Attention au faux pas : "Ici, une fermeture temporaire, c'est pour dix ans." Moyennant quoi le journal a parlé de la grève de la faim du journaliste dissident Akbar Ganji (libéré au printemps après six ans de prison), s'est interrogé sur le rôle du Hezbollah au Liban et a critiqué le gouvernement. Et quand le sujet est trop sensible ? "On colle une dépêche d'agence sans commentaire." Reste le casse-tête des caricatures, prétexte le plus facile pour fermer une publication, y compris gouvernementale - ce fut le cas, il y a quatre mois, avec le journal Iran. A Kargozaran, le problème est réglé : pas de caricature, trop dangereux. Etemad-e-Melli, lui, persiste à jouer avec le feu. Auteur de deux caricatures de M. Ahmadinejad - "avec son nez proéminent et ses petits yeux, il est si facile à croquer !" -, dont une où le président, en pleine nature, fabrique un atome avec des brins d'herbe, le dessinateur Hadi Heidari, 29 ans, "s'émerveille chaque jour", dit-il en plaisantant, de n'avoir pas encore été arrêté.
Il a été le premier à faire la caricature d'un religieux, celle du président Khatami, lorsqu'il était en exercice.
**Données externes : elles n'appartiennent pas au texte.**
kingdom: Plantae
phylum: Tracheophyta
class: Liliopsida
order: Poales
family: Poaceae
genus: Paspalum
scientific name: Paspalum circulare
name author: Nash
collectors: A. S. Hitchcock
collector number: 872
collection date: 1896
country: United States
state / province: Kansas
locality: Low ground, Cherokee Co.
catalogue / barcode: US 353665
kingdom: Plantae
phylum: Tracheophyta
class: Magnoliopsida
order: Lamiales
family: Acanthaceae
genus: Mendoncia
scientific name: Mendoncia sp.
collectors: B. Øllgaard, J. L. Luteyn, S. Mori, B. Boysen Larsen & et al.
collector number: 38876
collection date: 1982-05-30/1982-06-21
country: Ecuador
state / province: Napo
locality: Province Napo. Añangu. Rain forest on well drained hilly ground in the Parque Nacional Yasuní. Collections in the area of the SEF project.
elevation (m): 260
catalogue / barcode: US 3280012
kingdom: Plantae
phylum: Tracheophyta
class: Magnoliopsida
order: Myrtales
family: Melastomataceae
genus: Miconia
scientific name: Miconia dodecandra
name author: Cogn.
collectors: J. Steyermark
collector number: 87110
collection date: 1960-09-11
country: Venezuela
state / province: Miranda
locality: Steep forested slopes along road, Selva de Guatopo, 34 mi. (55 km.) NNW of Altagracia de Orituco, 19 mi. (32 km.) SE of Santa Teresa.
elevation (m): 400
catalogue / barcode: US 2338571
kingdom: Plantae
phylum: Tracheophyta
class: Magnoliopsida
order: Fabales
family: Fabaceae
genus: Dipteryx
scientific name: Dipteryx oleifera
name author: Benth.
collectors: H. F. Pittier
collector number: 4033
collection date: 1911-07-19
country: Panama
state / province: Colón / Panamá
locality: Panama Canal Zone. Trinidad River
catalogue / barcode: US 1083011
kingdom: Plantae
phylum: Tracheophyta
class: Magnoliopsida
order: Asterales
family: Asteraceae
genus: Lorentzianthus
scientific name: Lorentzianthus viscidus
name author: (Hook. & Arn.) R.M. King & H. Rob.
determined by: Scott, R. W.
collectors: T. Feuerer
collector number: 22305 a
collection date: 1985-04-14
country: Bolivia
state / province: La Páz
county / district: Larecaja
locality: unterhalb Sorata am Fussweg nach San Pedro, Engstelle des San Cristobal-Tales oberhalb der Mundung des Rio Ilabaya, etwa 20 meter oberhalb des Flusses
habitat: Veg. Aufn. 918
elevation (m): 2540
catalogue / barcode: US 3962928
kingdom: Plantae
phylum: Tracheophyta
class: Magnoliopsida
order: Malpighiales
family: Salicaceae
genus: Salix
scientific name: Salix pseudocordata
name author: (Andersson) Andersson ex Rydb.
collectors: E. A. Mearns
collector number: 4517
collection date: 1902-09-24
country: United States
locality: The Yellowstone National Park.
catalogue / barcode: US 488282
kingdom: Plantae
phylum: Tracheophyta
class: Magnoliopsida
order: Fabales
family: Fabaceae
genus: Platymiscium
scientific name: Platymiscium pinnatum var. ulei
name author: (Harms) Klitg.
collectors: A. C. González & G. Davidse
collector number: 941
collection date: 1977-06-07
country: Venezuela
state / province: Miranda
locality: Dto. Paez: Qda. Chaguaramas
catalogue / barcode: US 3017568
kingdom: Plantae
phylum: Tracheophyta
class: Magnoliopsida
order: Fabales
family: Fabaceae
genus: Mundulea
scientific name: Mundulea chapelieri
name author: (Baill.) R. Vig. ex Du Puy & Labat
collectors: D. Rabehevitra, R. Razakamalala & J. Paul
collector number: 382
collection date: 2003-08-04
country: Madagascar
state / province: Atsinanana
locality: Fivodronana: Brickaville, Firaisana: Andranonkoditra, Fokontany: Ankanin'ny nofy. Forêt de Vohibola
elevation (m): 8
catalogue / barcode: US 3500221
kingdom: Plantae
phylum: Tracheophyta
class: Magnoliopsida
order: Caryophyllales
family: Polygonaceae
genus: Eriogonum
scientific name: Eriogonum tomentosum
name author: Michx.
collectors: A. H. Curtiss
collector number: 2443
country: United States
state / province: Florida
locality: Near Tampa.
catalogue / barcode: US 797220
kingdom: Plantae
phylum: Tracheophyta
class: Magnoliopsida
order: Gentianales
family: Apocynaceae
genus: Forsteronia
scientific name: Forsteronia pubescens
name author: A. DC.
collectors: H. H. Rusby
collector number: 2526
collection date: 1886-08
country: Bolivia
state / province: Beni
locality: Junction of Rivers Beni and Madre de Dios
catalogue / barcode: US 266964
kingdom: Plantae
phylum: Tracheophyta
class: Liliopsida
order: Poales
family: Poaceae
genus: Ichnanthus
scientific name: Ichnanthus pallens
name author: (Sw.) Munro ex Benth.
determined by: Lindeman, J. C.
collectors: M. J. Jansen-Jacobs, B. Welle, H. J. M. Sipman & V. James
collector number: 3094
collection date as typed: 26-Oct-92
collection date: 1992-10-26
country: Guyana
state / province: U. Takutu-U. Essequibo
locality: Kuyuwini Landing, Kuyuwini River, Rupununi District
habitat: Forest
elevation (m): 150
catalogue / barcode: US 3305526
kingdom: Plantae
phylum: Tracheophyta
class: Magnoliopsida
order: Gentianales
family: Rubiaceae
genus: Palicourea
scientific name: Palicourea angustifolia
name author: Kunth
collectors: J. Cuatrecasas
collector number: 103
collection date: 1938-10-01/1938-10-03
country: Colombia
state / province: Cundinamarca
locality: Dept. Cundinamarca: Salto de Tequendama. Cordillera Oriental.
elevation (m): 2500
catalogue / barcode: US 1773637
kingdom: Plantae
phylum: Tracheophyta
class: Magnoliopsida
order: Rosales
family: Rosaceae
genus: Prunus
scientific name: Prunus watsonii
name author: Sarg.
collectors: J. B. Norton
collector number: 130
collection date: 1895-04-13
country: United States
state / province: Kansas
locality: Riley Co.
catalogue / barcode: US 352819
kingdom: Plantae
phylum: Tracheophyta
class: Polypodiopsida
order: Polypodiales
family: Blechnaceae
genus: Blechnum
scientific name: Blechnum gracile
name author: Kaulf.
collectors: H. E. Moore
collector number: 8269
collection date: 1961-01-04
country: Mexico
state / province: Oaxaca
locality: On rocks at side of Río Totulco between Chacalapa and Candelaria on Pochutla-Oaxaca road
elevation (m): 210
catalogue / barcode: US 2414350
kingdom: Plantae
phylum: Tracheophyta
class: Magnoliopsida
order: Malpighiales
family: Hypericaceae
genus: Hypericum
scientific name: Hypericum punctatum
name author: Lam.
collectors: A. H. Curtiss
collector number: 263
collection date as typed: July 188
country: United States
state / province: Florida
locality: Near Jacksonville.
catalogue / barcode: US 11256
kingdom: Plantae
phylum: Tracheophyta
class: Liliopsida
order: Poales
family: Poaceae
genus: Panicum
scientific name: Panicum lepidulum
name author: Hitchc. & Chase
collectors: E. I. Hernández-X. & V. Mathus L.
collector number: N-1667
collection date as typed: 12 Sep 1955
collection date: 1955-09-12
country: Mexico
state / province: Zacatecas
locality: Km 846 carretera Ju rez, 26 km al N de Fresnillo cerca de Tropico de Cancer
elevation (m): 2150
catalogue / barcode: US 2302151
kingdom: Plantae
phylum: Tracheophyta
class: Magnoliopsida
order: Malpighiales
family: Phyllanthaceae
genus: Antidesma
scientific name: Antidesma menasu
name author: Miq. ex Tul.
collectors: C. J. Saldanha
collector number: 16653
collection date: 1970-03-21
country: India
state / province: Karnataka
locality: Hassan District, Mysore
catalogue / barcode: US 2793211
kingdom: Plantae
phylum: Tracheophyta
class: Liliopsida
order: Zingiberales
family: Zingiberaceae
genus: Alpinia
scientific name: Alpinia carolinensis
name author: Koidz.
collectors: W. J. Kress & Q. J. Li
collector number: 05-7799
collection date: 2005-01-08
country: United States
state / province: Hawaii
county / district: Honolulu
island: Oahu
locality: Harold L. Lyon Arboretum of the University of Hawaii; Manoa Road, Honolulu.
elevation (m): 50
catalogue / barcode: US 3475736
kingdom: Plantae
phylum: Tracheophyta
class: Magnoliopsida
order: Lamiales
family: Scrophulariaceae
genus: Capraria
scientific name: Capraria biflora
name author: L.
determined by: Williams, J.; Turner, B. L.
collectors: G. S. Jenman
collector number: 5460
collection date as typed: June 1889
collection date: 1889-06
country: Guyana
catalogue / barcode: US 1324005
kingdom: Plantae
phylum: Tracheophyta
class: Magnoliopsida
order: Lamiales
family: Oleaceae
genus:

Et de montrer la photo où il remet sa caricature au président, qui sourit.
Mais c'est déjà du passé et nombre de ses confrères ont fait un tour en prison. "Mes amis ont peur pour moi, dit-il encore. Mais c'est mon seul moyen de faire passer certains messages." Et son ami Mehran Ghassemi de conclure : "La presse a fait du chemin en Iran. On a eu la dictature du chah, à présent nous avons des élections : on peut les critiquer mais elles existent. La démocratie, c'est une longue progression. Et nous, les journalistes, on sait qu'il y a un prix à payer pour cela."